■ WHAT TO WORK ON ■
Please list every percentage that appears in the Foxconn article below, and give what each one measures.
[[ READING PASSAGE open ]]
Foxconn maintains strong position in server market
The company’s sales breakdown shows the turn. Consumer electronics made up 35% of total revenue in the second quarter. Cloud and networking, which include servers, accounted for 41%. Back in 2021, consumer electronics were 54% of revenue. The numbers underline a business that is steadily tilting away from handsets and toward data center hardware.
Those early, cautious investments helped Foxconn build a prized relationship with Nvidia and other big AI customers, analysts say.
“The company has been in the business for years, meeting higher quality requirements, diversifying assembly and operations across sites, and pursuing vertical integration,” said Ming-Chi Kuo, an analyst at TF International Securities.
Foxconn’s history in the field stretches back two decades. It began producing reference designs for Nvidia graphics cards around 2002.
[[ READING PASSAGE closed ]]
[[ INFORMATION open ]]
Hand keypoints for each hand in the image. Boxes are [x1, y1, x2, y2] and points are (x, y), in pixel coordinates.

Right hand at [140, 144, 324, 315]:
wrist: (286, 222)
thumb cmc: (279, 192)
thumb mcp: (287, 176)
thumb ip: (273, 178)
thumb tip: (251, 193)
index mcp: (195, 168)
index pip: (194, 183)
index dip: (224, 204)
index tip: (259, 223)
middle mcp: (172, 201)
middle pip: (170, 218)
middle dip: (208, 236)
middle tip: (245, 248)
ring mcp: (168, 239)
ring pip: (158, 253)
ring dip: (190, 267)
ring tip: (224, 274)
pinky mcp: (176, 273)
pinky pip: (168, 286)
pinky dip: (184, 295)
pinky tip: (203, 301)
[[ INFORMATION closed ]]
[[ INFORMATION open ]]
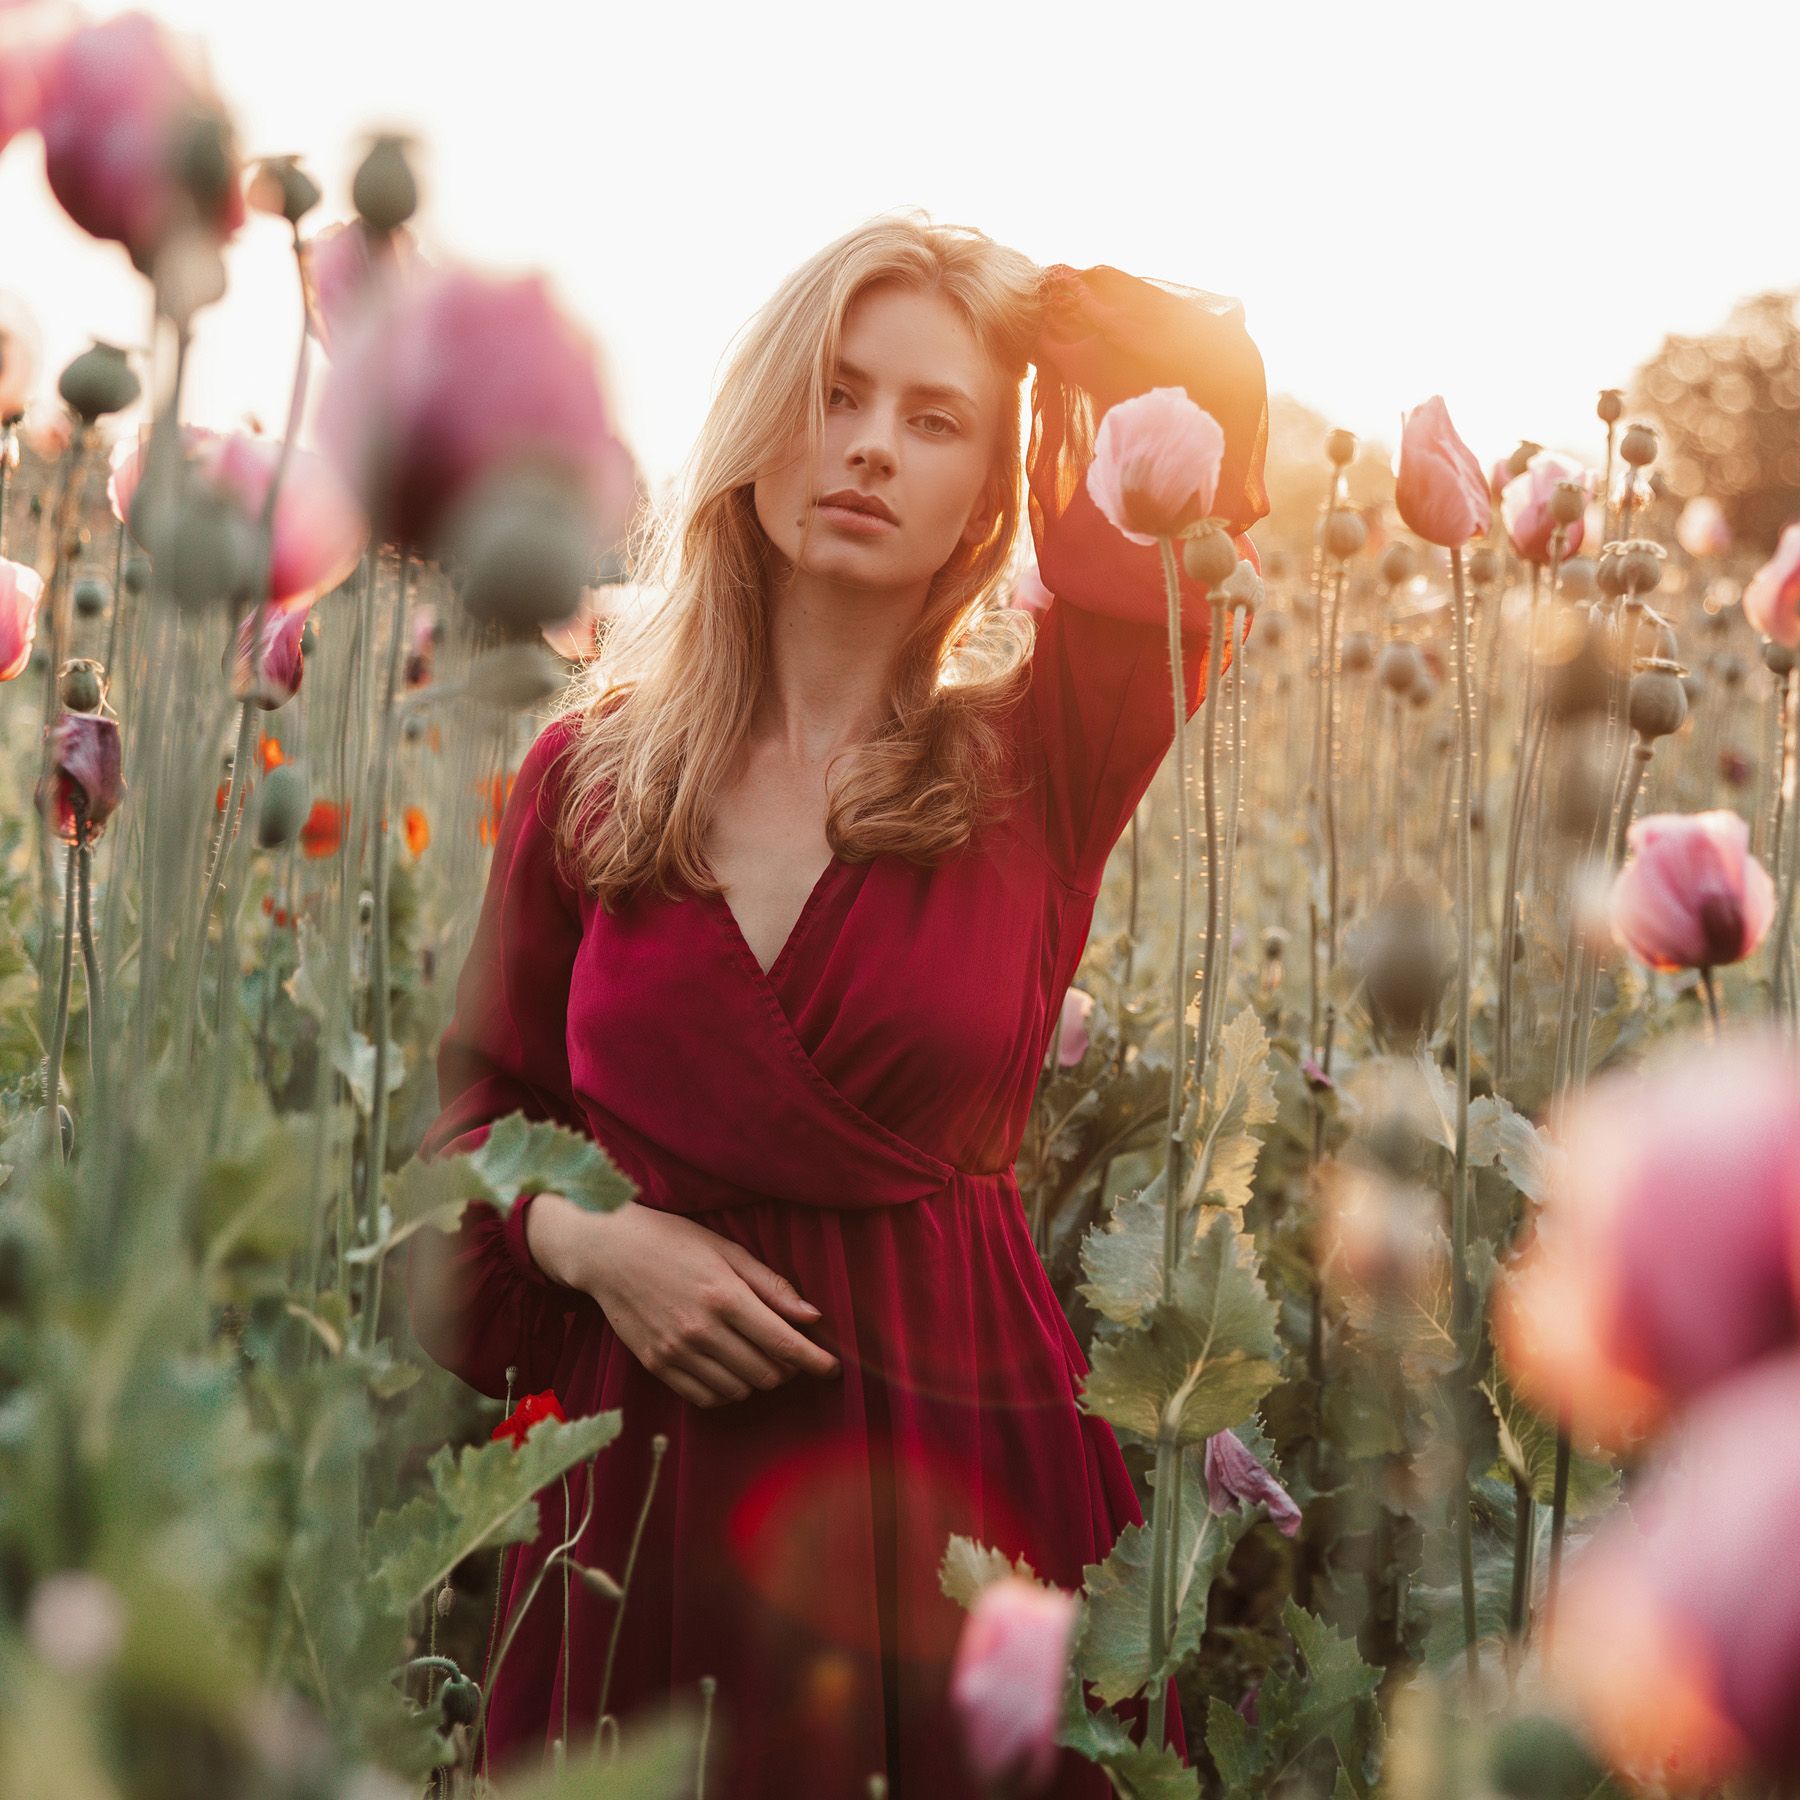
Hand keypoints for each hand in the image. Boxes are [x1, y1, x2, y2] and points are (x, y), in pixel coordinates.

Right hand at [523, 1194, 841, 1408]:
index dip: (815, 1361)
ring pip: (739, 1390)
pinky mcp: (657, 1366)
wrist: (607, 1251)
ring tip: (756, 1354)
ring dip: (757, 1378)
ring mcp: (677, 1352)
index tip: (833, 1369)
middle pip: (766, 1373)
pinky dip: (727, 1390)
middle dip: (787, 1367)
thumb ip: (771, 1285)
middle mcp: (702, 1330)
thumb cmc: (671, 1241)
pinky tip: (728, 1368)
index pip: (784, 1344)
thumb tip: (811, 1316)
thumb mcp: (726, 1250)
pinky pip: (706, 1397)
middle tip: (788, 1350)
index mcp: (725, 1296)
[[ INFORMATION closed ]]
[[ INFORMATION open ]]
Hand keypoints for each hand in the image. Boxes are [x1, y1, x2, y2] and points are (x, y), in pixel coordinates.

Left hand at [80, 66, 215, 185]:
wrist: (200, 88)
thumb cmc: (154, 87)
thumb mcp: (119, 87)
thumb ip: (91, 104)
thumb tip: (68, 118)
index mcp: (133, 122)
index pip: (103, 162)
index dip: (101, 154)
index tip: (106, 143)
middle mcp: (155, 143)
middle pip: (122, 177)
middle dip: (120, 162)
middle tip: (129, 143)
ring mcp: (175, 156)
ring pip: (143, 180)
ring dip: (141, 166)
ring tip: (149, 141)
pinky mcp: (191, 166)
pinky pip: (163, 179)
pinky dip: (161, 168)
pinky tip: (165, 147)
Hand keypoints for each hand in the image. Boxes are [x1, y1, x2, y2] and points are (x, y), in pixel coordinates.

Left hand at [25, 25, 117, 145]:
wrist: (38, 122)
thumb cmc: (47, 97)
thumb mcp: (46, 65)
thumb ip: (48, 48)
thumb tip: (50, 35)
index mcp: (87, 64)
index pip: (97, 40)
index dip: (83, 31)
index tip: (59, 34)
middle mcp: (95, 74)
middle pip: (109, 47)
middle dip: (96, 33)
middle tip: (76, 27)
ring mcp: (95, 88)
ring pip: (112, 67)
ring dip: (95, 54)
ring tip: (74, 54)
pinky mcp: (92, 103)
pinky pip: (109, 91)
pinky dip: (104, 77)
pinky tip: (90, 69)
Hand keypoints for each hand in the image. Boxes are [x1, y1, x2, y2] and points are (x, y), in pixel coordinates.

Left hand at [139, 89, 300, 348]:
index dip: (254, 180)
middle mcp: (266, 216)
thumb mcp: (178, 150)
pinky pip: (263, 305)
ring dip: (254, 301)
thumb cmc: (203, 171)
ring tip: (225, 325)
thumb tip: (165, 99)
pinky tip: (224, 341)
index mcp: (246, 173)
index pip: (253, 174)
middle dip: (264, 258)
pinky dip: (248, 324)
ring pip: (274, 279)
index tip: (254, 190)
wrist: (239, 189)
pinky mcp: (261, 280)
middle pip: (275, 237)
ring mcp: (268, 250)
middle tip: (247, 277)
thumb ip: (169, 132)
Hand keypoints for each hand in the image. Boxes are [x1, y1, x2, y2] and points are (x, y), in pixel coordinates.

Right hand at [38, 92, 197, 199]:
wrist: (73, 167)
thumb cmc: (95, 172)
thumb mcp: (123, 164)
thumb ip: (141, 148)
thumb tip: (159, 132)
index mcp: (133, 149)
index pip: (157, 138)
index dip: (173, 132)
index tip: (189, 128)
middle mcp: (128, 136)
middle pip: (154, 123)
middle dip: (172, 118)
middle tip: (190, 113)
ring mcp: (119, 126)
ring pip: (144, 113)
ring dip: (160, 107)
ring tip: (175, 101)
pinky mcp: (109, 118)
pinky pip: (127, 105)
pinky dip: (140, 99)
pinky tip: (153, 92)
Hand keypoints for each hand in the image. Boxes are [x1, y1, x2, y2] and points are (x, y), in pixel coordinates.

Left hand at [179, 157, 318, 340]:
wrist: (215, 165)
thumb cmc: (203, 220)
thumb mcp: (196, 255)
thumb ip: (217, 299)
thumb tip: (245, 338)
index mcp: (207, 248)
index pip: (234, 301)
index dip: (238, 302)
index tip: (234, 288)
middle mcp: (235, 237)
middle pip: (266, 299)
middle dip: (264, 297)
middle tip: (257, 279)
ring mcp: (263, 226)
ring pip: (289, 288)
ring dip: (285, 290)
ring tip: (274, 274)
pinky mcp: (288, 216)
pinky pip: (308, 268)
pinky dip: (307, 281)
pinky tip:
[[ INFORMATION closed ]]
■ SOLUTION BELOW ■
- 35%: consumer electronics' share of total revenue in the second quarter
- 41%: the share of cloud and networking, which include servers, in the second quarter
- 54%: consumer electronics' share of revenue in 2021